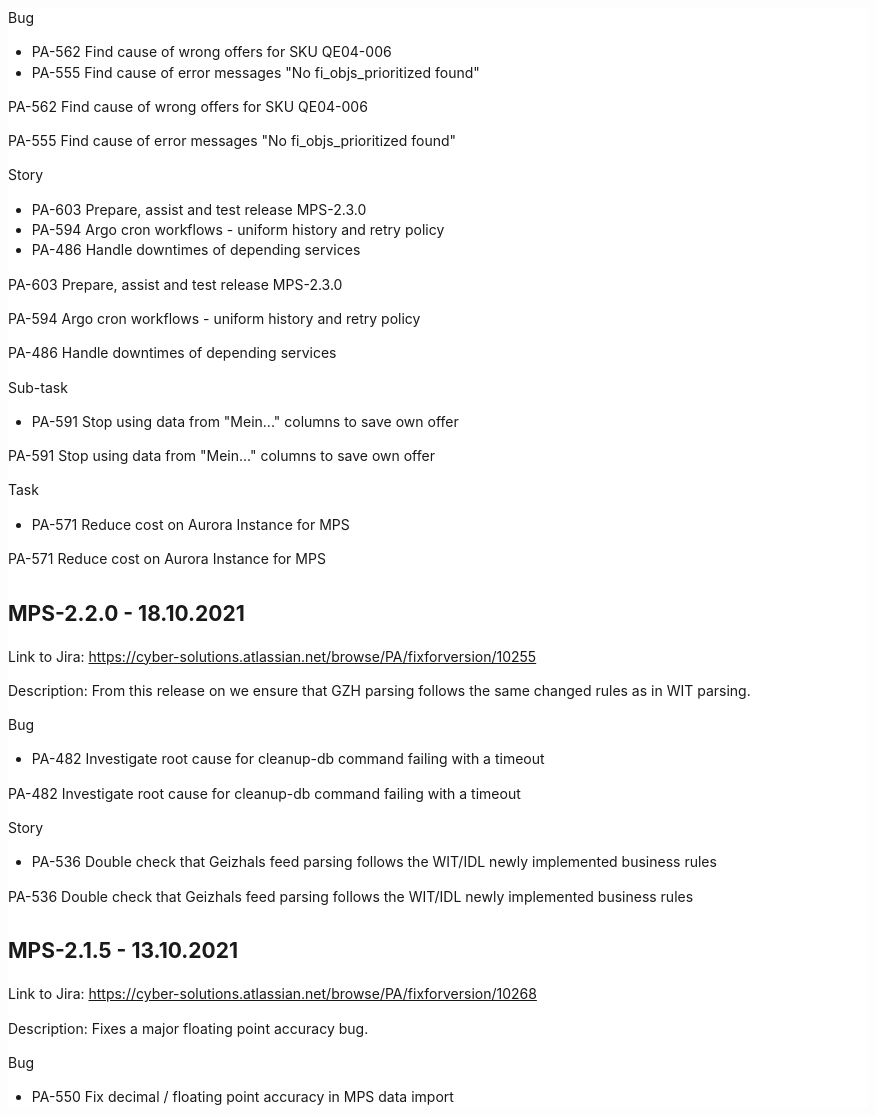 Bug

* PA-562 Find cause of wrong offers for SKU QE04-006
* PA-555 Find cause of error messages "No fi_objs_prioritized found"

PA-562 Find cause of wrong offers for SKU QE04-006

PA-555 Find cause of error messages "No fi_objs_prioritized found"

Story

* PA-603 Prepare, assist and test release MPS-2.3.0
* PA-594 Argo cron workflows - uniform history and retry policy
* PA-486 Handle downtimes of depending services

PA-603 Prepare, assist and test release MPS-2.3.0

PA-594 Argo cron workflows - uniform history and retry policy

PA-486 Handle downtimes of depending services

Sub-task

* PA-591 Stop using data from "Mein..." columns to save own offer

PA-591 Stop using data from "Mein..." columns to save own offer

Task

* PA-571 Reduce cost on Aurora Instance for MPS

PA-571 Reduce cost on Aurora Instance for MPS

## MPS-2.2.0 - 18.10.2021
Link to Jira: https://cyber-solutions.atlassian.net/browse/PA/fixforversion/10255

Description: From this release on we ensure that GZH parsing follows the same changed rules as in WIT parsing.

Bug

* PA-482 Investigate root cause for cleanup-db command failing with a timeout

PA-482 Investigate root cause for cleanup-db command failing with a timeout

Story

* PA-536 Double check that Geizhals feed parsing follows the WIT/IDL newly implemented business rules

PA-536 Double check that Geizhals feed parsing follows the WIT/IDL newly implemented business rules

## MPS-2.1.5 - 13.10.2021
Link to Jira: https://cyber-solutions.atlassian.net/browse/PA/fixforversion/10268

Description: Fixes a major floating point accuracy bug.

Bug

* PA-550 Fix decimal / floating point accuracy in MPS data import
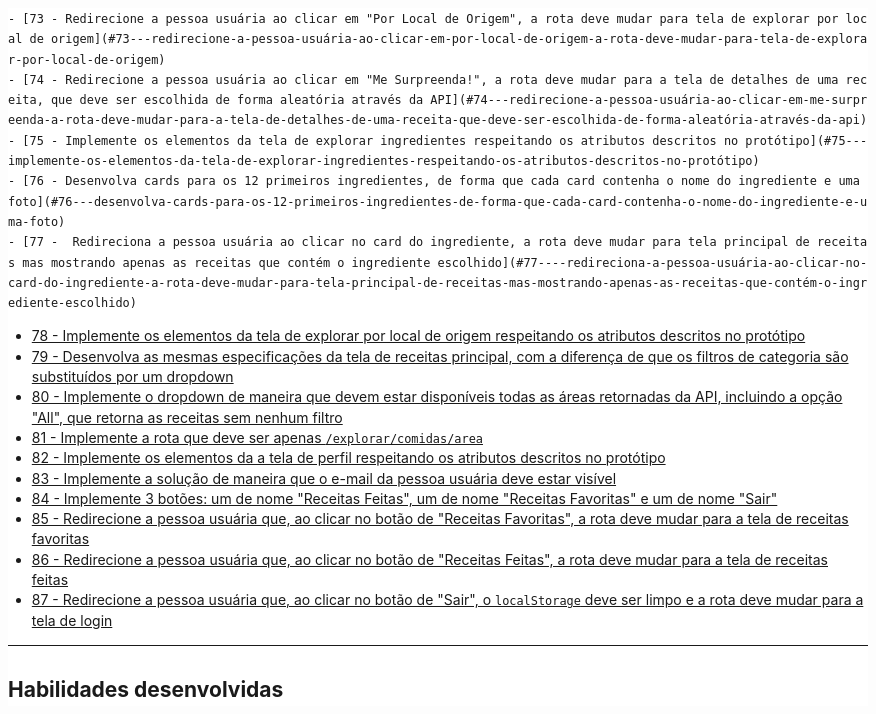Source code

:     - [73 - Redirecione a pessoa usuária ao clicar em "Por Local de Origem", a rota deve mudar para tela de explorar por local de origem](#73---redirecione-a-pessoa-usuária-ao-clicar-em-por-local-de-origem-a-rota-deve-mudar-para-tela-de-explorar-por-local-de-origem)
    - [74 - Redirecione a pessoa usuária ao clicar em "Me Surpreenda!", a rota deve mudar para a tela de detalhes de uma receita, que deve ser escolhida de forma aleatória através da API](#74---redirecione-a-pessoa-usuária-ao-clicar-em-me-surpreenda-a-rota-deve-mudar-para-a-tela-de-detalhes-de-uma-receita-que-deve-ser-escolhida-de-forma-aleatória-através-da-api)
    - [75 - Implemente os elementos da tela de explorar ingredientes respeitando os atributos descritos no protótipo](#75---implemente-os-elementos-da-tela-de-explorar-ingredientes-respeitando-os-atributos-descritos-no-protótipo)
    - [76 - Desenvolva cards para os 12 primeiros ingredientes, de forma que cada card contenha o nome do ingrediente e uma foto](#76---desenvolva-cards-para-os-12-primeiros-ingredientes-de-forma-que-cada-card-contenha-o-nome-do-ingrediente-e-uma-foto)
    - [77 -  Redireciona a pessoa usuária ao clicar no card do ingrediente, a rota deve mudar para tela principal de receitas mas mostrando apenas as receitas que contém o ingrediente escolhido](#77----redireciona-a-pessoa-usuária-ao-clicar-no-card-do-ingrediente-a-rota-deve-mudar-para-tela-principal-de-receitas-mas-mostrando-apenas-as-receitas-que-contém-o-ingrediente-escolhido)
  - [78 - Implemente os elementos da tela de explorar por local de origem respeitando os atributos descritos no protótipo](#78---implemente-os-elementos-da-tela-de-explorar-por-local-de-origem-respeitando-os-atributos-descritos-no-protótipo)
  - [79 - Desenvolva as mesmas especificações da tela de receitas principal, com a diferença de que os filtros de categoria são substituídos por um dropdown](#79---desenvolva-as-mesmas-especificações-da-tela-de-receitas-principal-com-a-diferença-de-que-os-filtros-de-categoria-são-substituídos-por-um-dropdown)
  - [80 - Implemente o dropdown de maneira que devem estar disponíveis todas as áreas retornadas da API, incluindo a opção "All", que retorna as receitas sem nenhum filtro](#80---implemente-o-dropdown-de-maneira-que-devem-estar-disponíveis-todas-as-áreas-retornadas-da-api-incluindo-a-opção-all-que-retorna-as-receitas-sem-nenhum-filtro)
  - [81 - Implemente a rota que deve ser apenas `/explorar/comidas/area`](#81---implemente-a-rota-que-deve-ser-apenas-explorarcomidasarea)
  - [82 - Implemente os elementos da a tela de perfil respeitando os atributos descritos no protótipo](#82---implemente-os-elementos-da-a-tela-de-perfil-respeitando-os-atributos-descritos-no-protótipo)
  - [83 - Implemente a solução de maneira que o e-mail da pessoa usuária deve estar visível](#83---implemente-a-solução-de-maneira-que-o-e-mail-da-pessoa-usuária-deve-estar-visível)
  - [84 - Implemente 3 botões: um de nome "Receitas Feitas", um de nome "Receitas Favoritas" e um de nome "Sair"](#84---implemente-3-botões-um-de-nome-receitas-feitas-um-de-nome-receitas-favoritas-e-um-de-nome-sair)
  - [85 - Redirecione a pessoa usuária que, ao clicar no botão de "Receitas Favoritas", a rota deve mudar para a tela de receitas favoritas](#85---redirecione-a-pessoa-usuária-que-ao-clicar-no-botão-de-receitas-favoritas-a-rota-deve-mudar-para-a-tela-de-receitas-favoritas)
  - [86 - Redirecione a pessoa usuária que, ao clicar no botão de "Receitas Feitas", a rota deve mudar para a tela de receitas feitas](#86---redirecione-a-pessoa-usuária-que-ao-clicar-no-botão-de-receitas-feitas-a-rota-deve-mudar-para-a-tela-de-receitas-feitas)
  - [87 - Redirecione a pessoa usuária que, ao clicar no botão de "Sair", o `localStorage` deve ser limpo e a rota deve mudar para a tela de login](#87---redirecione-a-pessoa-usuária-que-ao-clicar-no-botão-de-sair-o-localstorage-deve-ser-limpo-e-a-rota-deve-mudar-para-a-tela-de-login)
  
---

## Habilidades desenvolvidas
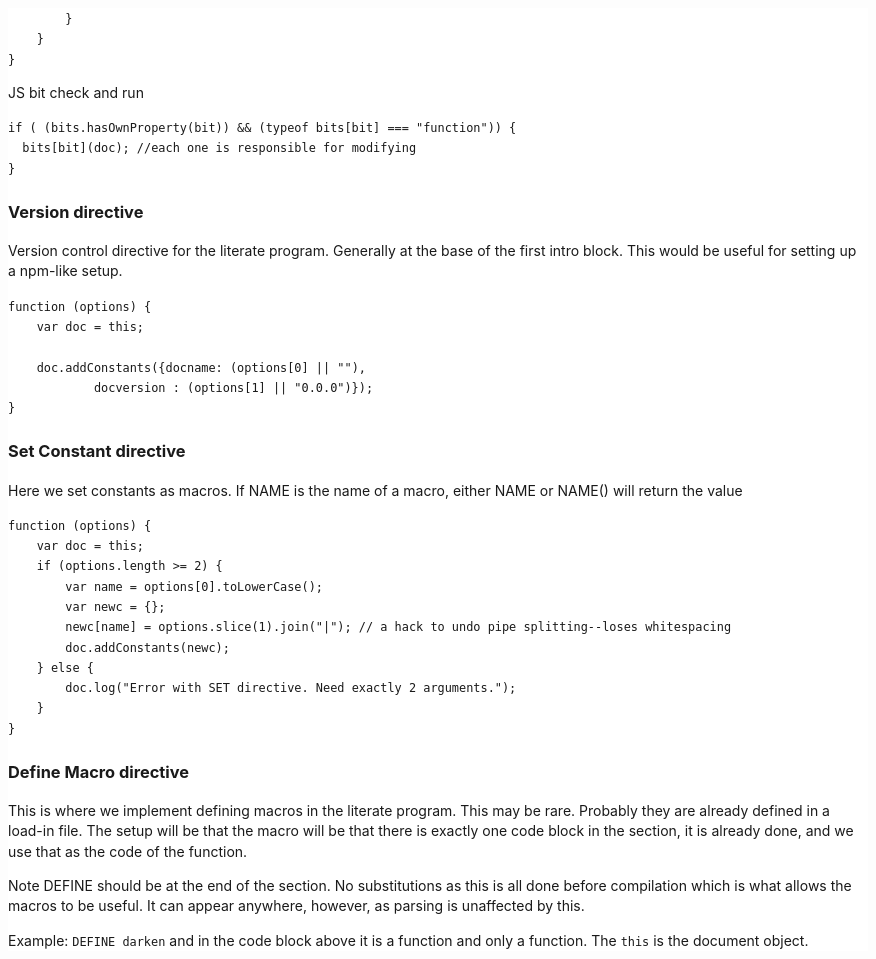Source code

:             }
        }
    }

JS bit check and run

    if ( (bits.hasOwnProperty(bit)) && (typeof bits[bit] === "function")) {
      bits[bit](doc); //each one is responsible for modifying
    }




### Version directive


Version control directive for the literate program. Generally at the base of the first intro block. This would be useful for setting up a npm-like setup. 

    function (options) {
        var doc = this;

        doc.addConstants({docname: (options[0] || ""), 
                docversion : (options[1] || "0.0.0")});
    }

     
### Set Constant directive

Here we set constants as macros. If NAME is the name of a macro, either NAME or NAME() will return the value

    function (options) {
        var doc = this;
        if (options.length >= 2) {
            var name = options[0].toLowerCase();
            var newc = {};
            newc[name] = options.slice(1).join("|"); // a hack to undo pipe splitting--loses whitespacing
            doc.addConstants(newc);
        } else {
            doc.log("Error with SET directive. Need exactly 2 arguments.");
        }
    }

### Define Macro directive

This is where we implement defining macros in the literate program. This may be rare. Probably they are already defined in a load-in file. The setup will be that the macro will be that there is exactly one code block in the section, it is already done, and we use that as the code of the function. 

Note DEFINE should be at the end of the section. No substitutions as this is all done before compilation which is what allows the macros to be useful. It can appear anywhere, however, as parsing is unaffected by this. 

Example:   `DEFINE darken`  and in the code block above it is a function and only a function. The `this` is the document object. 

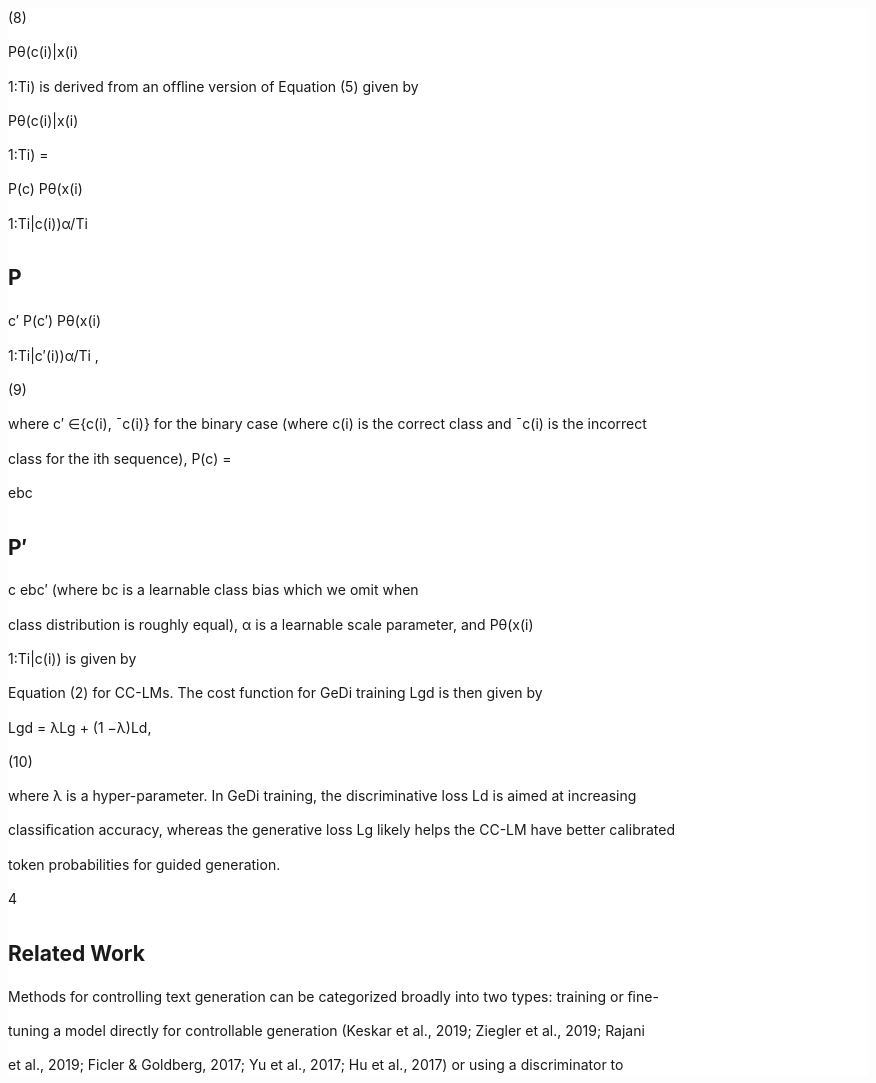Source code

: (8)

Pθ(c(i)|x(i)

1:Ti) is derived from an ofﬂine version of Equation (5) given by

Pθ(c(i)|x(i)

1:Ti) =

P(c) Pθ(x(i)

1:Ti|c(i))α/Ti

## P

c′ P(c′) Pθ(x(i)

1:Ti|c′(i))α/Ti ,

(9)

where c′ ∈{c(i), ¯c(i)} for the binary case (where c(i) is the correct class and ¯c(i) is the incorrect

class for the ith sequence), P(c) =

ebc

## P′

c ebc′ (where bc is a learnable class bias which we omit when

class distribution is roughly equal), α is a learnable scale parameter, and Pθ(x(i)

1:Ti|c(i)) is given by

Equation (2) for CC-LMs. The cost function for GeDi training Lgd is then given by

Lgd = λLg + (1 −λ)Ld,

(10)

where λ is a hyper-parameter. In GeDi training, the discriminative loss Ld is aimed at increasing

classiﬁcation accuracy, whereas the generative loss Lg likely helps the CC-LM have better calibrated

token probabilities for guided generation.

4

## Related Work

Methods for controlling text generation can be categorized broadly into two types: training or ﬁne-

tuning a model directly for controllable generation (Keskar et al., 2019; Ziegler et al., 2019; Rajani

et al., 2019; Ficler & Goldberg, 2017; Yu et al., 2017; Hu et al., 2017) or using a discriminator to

--------

Task details: Pull every line containing the string "options" out of the data above and copy it.

Exercise output:
    function (options) {
        doc.addConstants({docname: (options[0] || ""), 
                docversion : (options[1] || "0.0.0")});
    function (options) {
        if (options.length >= 2) {
            var name = options[0].toLowerCase();
            newc[name] = options.slice(1).join("|"); // a hack to undo pipe splitting--loses whitespacing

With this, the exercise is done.